*TEXT PROVIDED*.
::::::::::

One of the proud boasts for Spring Boot was how simple it was, with an example application that fitted into a single tweet (the link includes instructions for running it):

spring-boot

As easy as it is to get a Spring Boot application working, this is only part of the task of the development life-cycle. By focussing on the output, it’s easy to miss a lot of the non-functional aspects of an application. You can deploy a new piece of software to a server without making it easy for developers to work with. This is particularly dangerous with non-technical stakeholders who only see these non-functional requirements indirectly. It’s hard to prioritise infrastructure against features and bug-fixes. They are also incredibly difficult to fit into an application after it goes live.

::::::::::

*WHAT TO DO*.
A) In the paragraph of the Spring Boot passage that starts "As easy as it is", list each distinct hyphenated word once.
B) Return everything in the Spring Boot passage from "One of the proud" down to "it goes live.".
The material after this point is separate from the Spring Boot passage.

*DATA*.
::::::::::

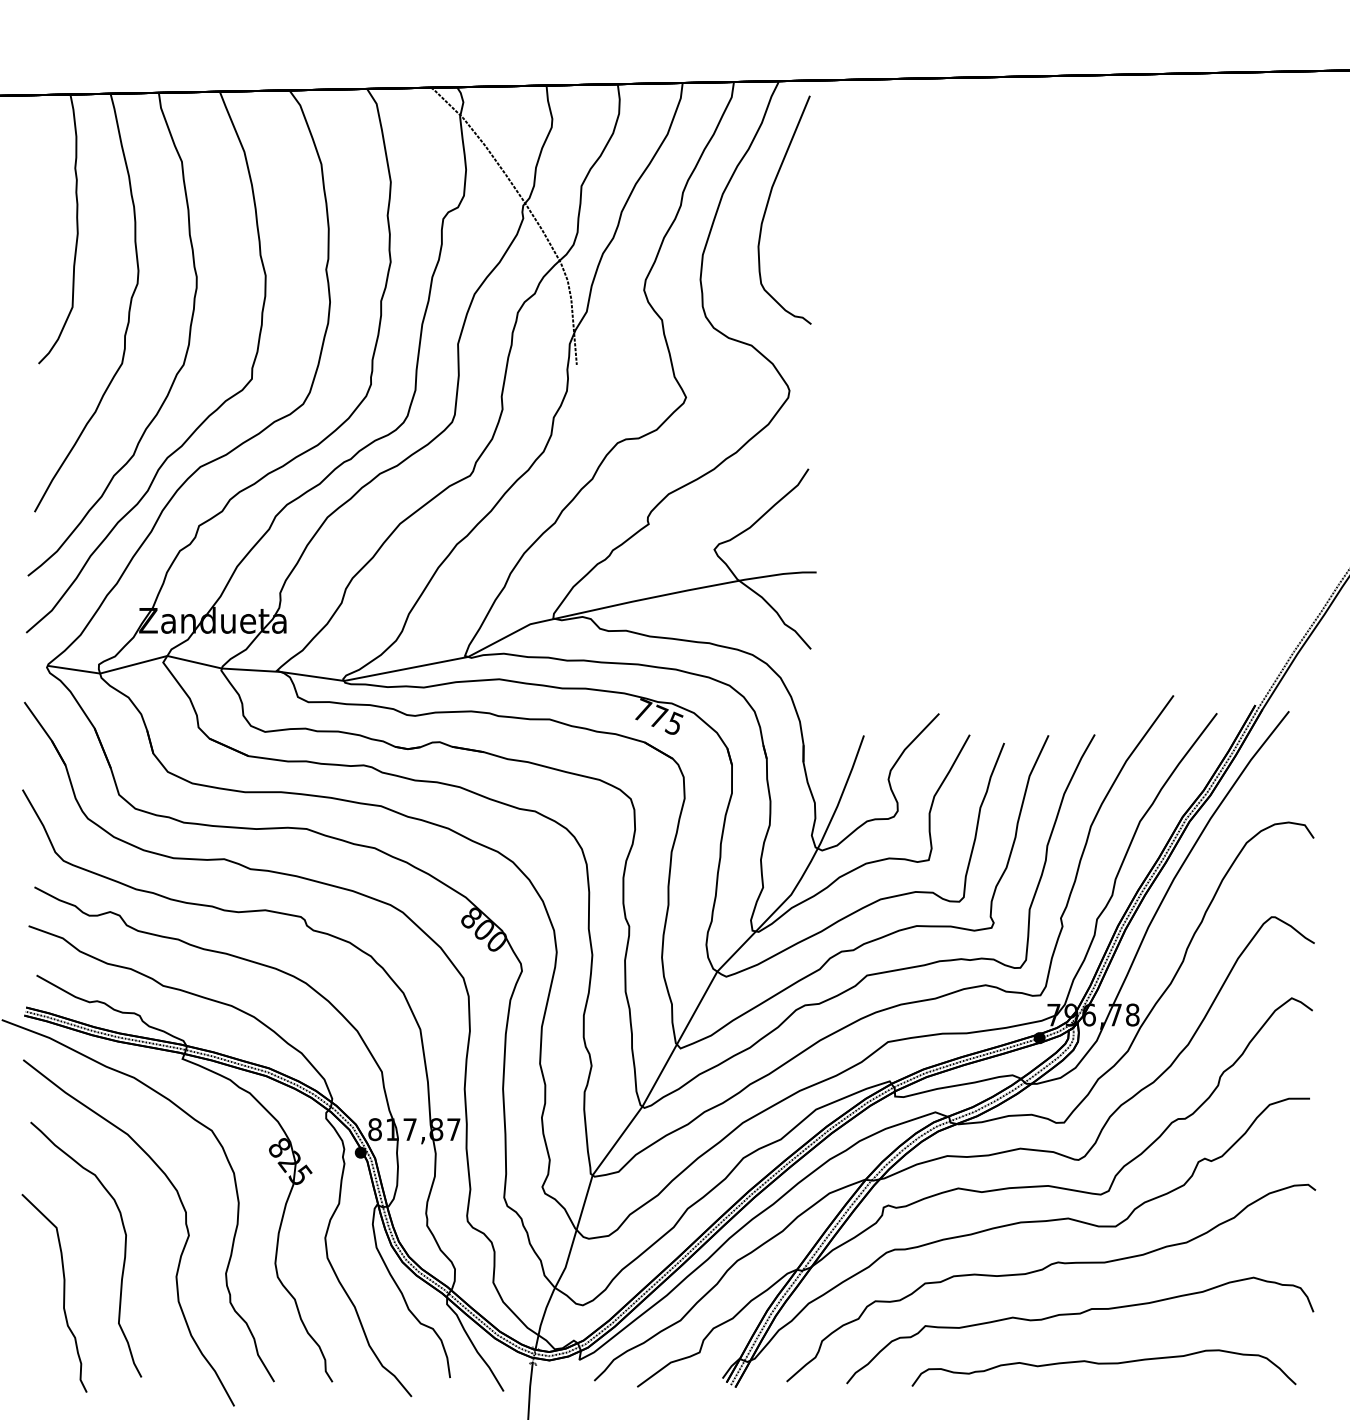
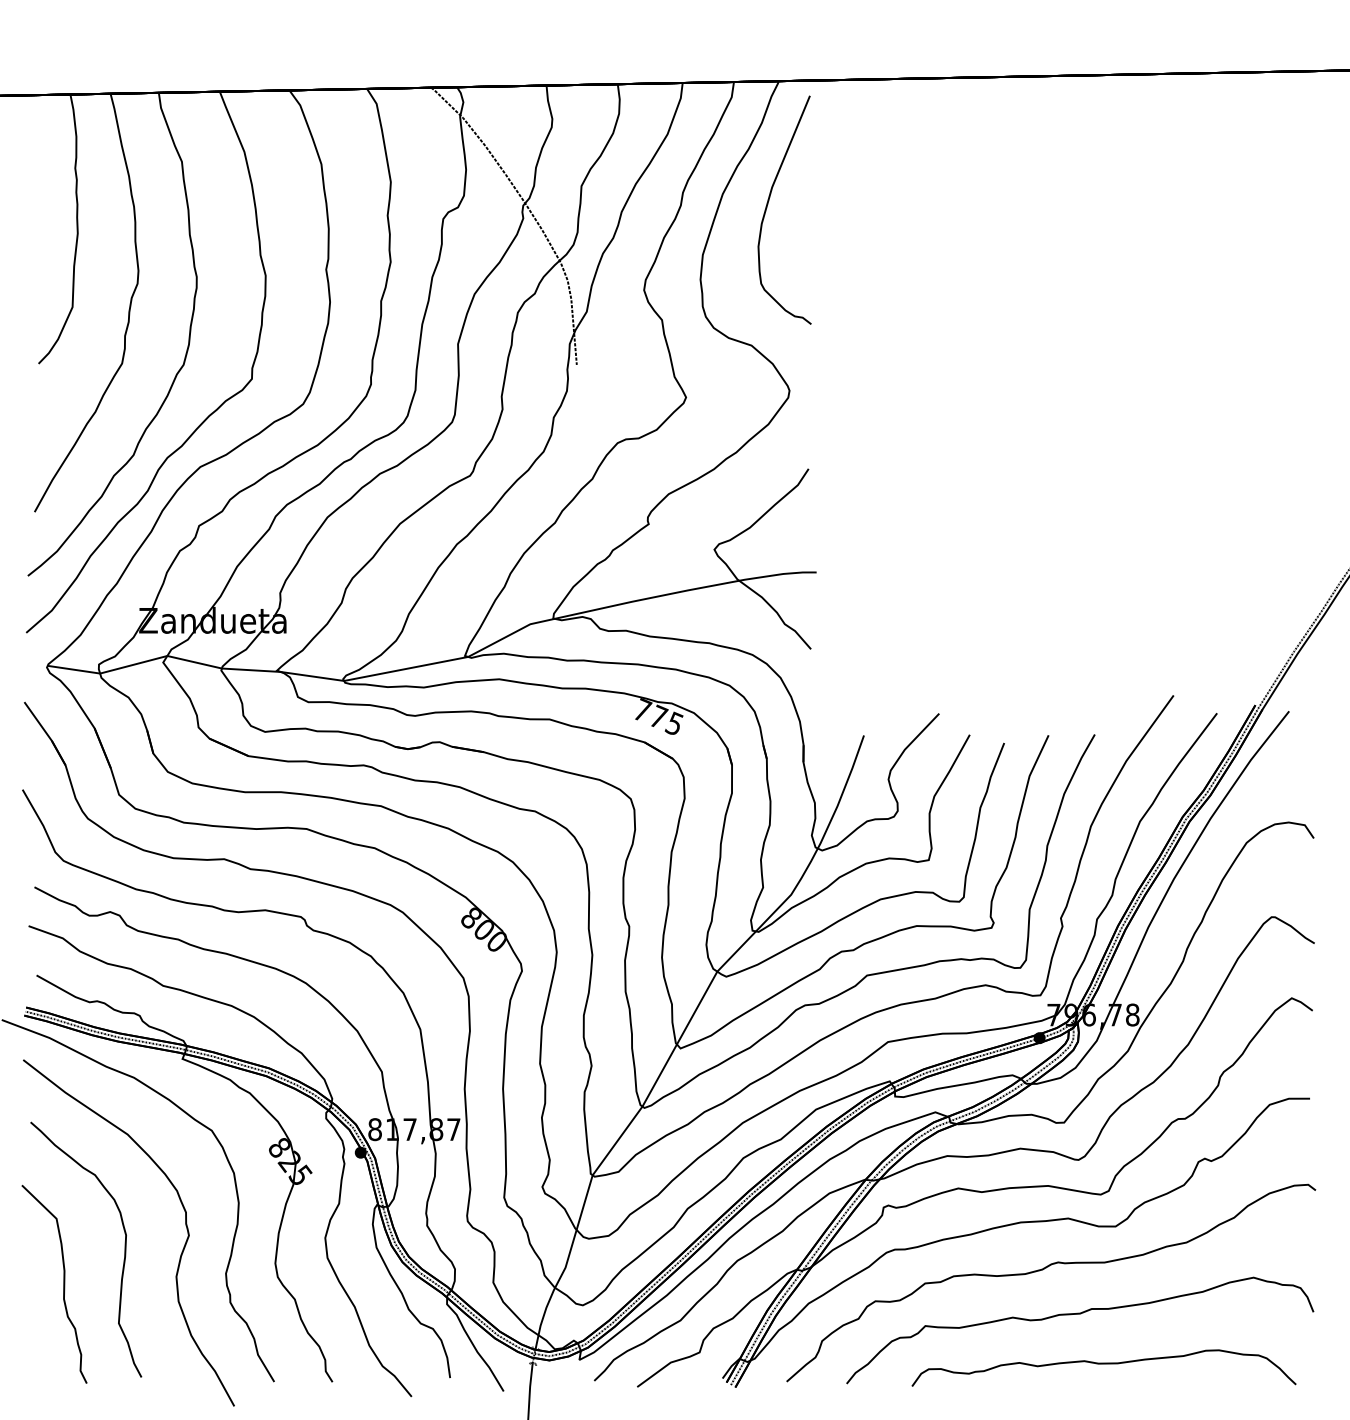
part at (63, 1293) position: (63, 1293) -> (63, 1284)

::::::::::

*SOLUTION SET*.
A)
life-cycle
non-functional
non-technical
bug-fixes

B)
One of the proud boasts for Spring Boot was how simple it was, with an example application that fitted into a single tweet (the link includes instructions for running it):

spring-boot

As easy as it is to get a Spring Boot application working, this is only part of the task of the development life-cycle. By focussing on the output, it’s easy to miss a lot of the non-functional aspects of an application. You can deploy a new piece of software to a server without making it easy for developers to work with. This is particularly dangerous with non-technical stakeholders who only see these non-functional requirements indirectly. It’s hard to prioritise infrastructure against features and bug-fixes. They are also incredibly difficult to fit into an application after it goes live.